_EXCERPTED RECORDS_
• • • •

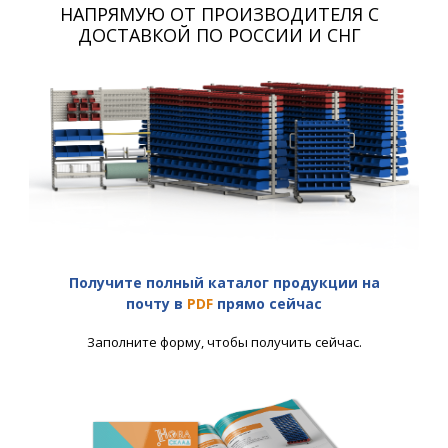
НАПРЯМУЮ ОТ ПРОИЗВОДИТЕЛЯ С
ДОСТАВКОЙ ПО РОССИИ И СНГ
Получите полный каталог продукции на
почту в
PDF
прямо сейчас
Заполните форму, чтобы получить сейчас.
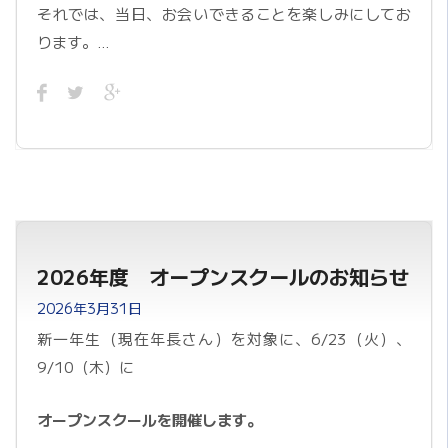
それでは、当日、お会いできることを楽しみにしてお
ります。…
2026年度 オープンスクールのお知らせ
2026年3月31日
新一年生（現在年長さん）を対象に、6/23（火）、
9/10（木）に
オープンスクールを開催します。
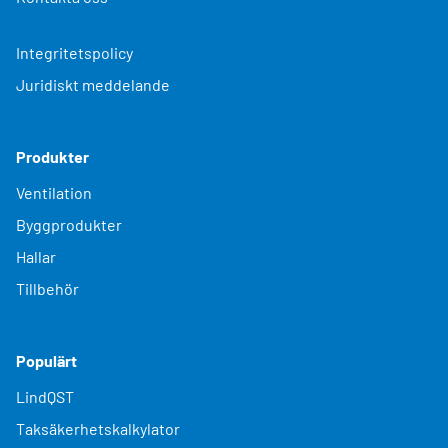
Integritetspolicy
Juridiskt meddelande
Produkter
Ventilation
Byggprodukter
Hallar
Tillbehör
Populärt
LindQST
Taksäkerhetskalkylator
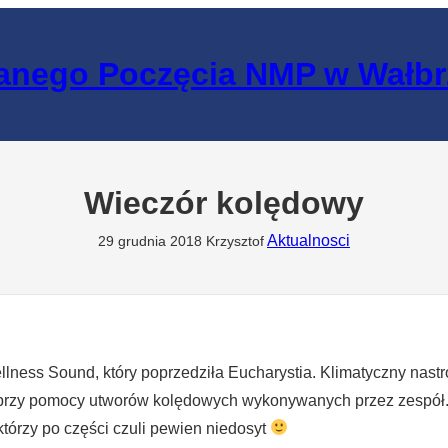
lanego Poczęcia NMP w Wałb
Wieczór kolędowy
Aktualnosci
29 grudnia 2018
Krzysztof
lness Sound, który poprzedziła Eucharystia. Klimatyczny nast
 przy pomocy utworów kolędowych wykonywanych przez zespół.
którzy po części czuli pewien niedosyt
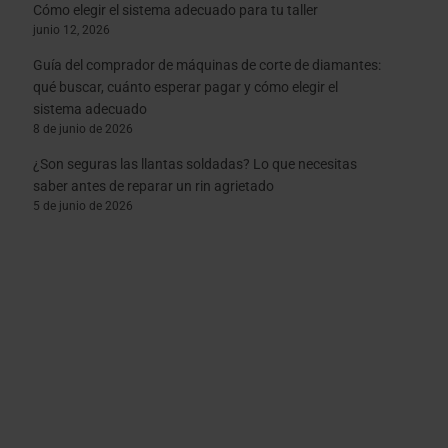
Cómo elegir el sistema adecuado para tu taller
junio 12, 2026
Guía del comprador de máquinas de corte de diamantes:
qué buscar, cuánto esperar pagar y cómo elegir el
sistema adecuado
8 de junio de 2026
¿Son seguras las llantas soldadas? Lo que necesitas
saber antes de reparar un rin agrietado
5 de junio de 2026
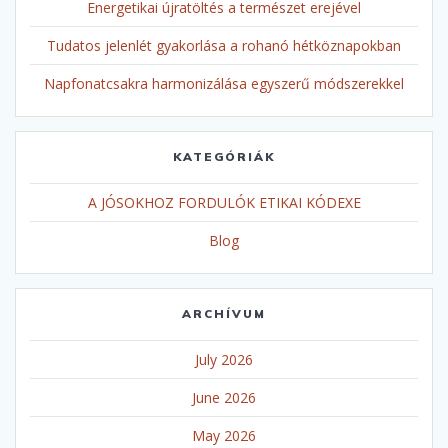
Energetikai újratöltés a természet erejével
Tudatos jelenlét gyakorlása a rohanó hétköznapokban
Napfonatcsakra harmonizálása egyszerű módszerekkel
KATEGÓRIÁK
A JÓSOKHOZ FORDULÓK ETIKAI KÓDEXE
Blog
ARCHÍVUM
July 2026
June 2026
May 2026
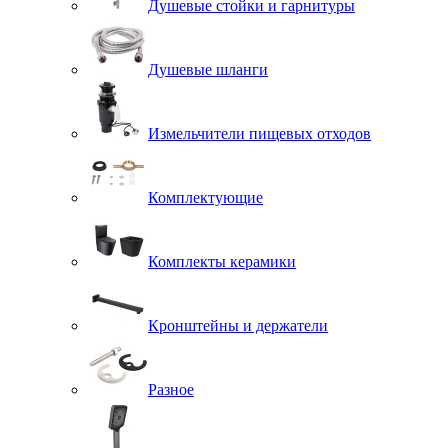
Душевые стойки и гарнитуры
Душевые шланги
Измельчители пищевых отходов
Комплектующие
Комплекты керамики
Кронштейны и держатели
Разное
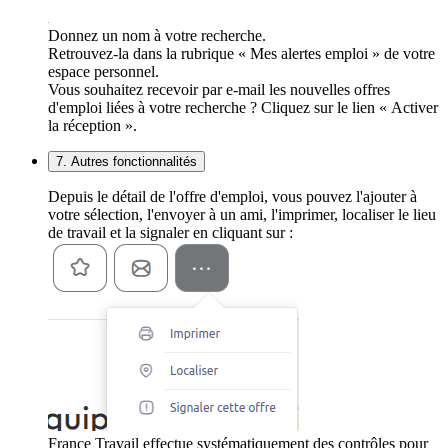
Donnez un nom à votre recherche.
Retrouvez-la dans la rubrique « Mes alertes emploi » de votre
espace personnel.
Vous souhaitez recevoir par e-mail les nouvelles offres
d'emploi liées à votre recherche ? Cliquez sur le lien « Activer
la réception ».
7. Autres fonctionnalités
Depuis le détail de l'offre d'emploi, vous pouvez l'ajouter à
votre sélection, l'envoyer à un ami, l'imprimer, localiser le lieu
de travail et la signaler en cliquant sur :
France Travail effectue systématiquement des contrôles pour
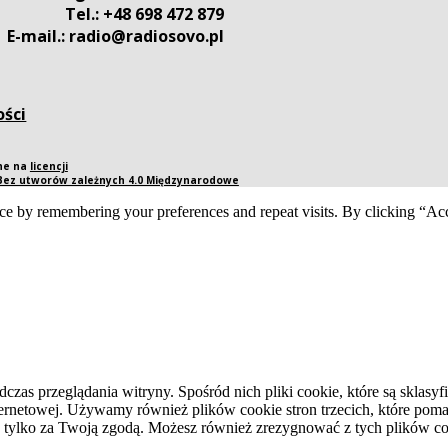
Tel.: +48 698 472 879
E-mail.: radio@radiosovo.pl
ości
pne na
licencji
 Bez utworów zależnych 4.0 Międzynarodowe
ce by remembering your preferences and repeat visits. By clicking “Acc
dczas przeglądania witryny. Spośród nich pliki cookie, które są skla
ernetowej. Używamy również plików cookie stron trzecich, które pomag
 tylko za Twoją zgodą. Możesz również zrezygnować z tych plików coo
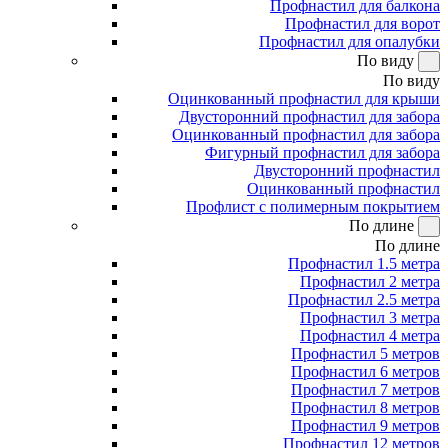
Профнастил для балкона
Профнастил для ворот
Профнастил для опалубки
По виду
По виду
Оцинкованный профнастил для крыши
Двусторонний профнастил для забора
Оцинкованный профнастил для забора
Фигурный профнастил для забора
Двусторонний профнастил
Оцинкованный профнастил
Профлист с полимерным покрытием
По длине
По длине
Профнастил 1.5 метра
Профнастил 2 метра
Профнастил 2.5 метра
Профнастил 3 метра
Профнастил 4 метра
Профнастил 5 метров
Профнастил 6 метров
Профнастил 7 метров
Профнастил 8 метров
Профнастил 9 метров
Профнастил 12 метров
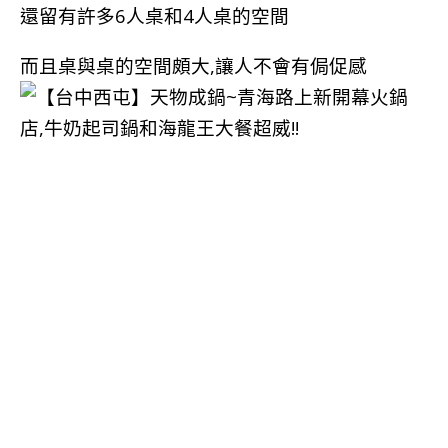
還留有許多6人桌和4人桌的空間
而且桌與桌的空間頗大,讓人不會有侷促感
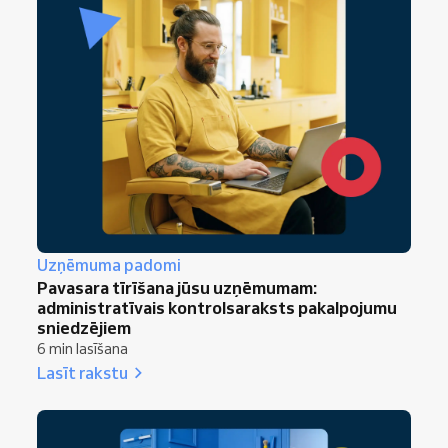
Uzņēmuma padomi
Pavasara tīrīšana jūsu uzņēmumam:
administratīvais kontrolsaraksts pakalpojumu
sniedzējiem
6 min lasīšana
Lasīt rakstu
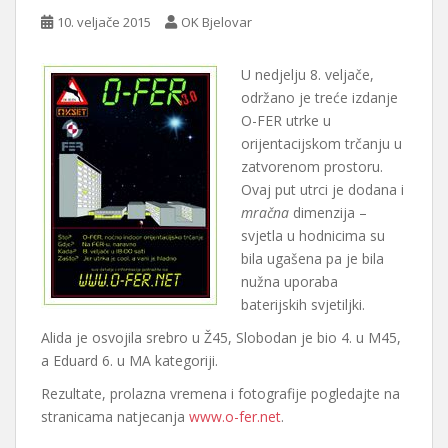
10. veljače 2015
OK Bjelovar
U nedjelju 8. veljače,
održano je treće izdanje
O-FER utrke u
orijentacijskom trčanju u
zatvorenom prostoru.
Ovaj put utrci je dodana i
mračna
dimenzija –
svjetla u hodnicima su
bila ugašena pa je bila
nužna uporaba
baterijskih svjetiljki.
Alida je osvojila srebro u Ž45, Slobodan je bio 4. u M45,
a Eduard 6. u MA kategoriji.
Rezultate, prolazna vremena i fotografije pogledajte na
stranicama natjecanja
www.o-fer.net
.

• • • •

_ASSIGNED TASK_
Give back exactly the lines above that run from the one with "A JÓSOKHOZ FORDULÓK ETIKAI KÓDEXE" to the one with "espace personnel.", including both, with the pictures left out.

_TASK RESULT_
A JÓSOKHOZ FORDULÓK ETIKAI KÓDEXE
Blog
ARCHÍVUM
July 2026
June 2026
May 2026
Душевые стойки и гарнитуры
Душевые шланги
Измельчители пищевых отходов
Комплектующие
Комплекты керамики
Кронштейны и держатели
Разное
Donnez un nom à votre recherche.
Retrouvez-la dans la rubrique « Mes alertes emploi » de votre
espace personnel.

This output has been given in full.